Given records:
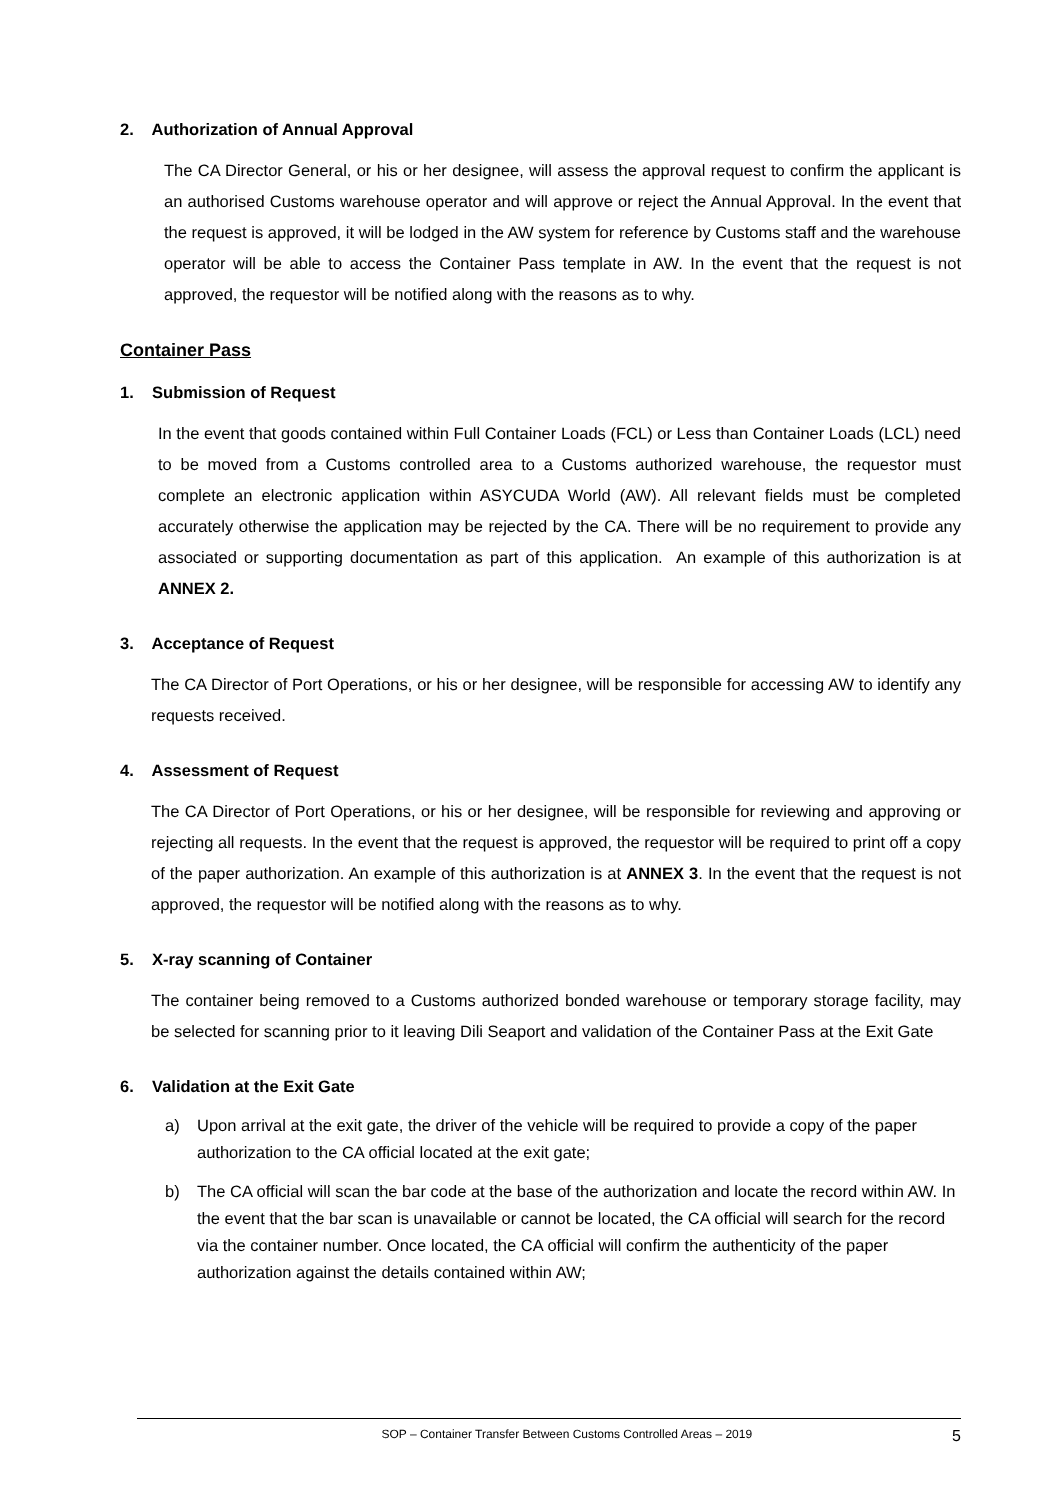2. Authorization of Annual Approval
The CA Director General, or his or her designee, will assess the approval request to confirm the applicant is an authorised Customs warehouse operator and will approve or reject the Annual Approval. In the event that the request is approved, it will be lodged in the AW system for reference by Customs staff and the warehouse operator will be able to access the Container Pass template in AW. In the event that the request is not approved, the requestor will be notified along with the reasons as to why.
Container Pass
1. Submission of Request
In the event that goods contained within Full Container Loads (FCL) or Less than Container Loads (LCL) need to be moved from a Customs controlled area to a Customs authorized warehouse, the requestor must complete an electronic application within ASYCUDA World (AW). All relevant fields must be completed accurately otherwise the application may be rejected by the CA. There will be no requirement to provide any associated or supporting documentation as part of this application. An example of this authorization is at ANNEX 2.
3. Acceptance of Request
The CA Director of Port Operations, or his or her designee, will be responsible for accessing AW to identify any requests received.
4. Assessment of Request
The CA Director of Port Operations, or his or her designee, will be responsible for reviewing and approving or rejecting all requests. In the event that the request is approved, the requestor will be required to print off a copy of the paper authorization. An example of this authorization is at ANNEX 3. In the event that the request is not approved, the requestor will be notified along with the reasons as to why.
5. X-ray scanning of Container
The container being removed to a Customs authorized bonded warehouse or temporary storage facility, may be selected for scanning prior to it leaving Dili Seaport and validation of the Container Pass at the Exit Gate
6. Validation at the Exit Gate
a) Upon arrival at the exit gate, the driver of the vehicle will be required to provide a copy of the paper authorization to the CA official located at the exit gate;
b) The CA official will scan the bar code at the base of the authorization and locate the record within AW. In the event that the bar scan is unavailable or cannot be located, the CA official will search for the record via the container number. Once located, the CA official will confirm the authenticity of the paper authorization against the details contained within AW;
SOP – Container Transfer Between Customs Controlled Areas – 2019 5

Written task:
Your copy should match every record exactly and contain no pictures.

The answer:
2. Authorization of Annual Approval
The CA Director General, or his or her designee, will assess the approval request to confirm the applicant is an authorised Customs warehouse operator and will approve or reject the Annual Approval. In the event that the request is approved, it will be lodged in the AW system for reference by Customs staff and the warehouse operator will be able to access the Container Pass template in AW. In the event that the request is not approved, the requestor will be notified along with the reasons as to why.
Container Pass
1. Submission of Request
In the event that goods contained within Full Container Loads (FCL) or Less than Container Loads (LCL) need to be moved from a Customs controlled area to a Customs authorized warehouse, the requestor must complete an electronic application within ASYCUDA World (AW). All relevant fields must be completed accurately otherwise the application may be rejected by the CA. There will be no requirement to provide any associated or supporting documentation as part of this application. An example of this authorization is at ANNEX 2.
3. Acceptance of Request
The CA Director of Port Operations, or his or her designee, will be responsible for accessing AW to identify any requests received.
4. Assessment of Request
The CA Director of Port Operations, or his or her designee, will be responsible for reviewing and approving or rejecting all requests. In the event that the request is approved, the requestor will be required to print off a copy of the paper authorization. An example of this authorization is at ANNEX 3. In the event that the request is not approved, the requestor will be notified along with the reasons as to why.
5. X-ray scanning of Container
The container being removed to a Customs authorized bonded warehouse or temporary storage facility, may be selected for scanning prior to it leaving Dili Seaport and validation of the Container Pass at the Exit Gate
6. Validation at the Exit Gate
a) Upon arrival at the exit gate, the driver of the vehicle will be required to provide a copy of the paper authorization to the CA official located at the exit gate;
b) The CA official will scan the bar code at the base of the authorization and locate the record within AW. In the event that the bar scan is unavailable or cannot be located, the CA official will search for the record via the container number. Once located, the CA official will confirm the authenticity of the paper authorization against the details contained within AW;
SOP – Container Transfer Between Customs Controlled Areas – 2019 5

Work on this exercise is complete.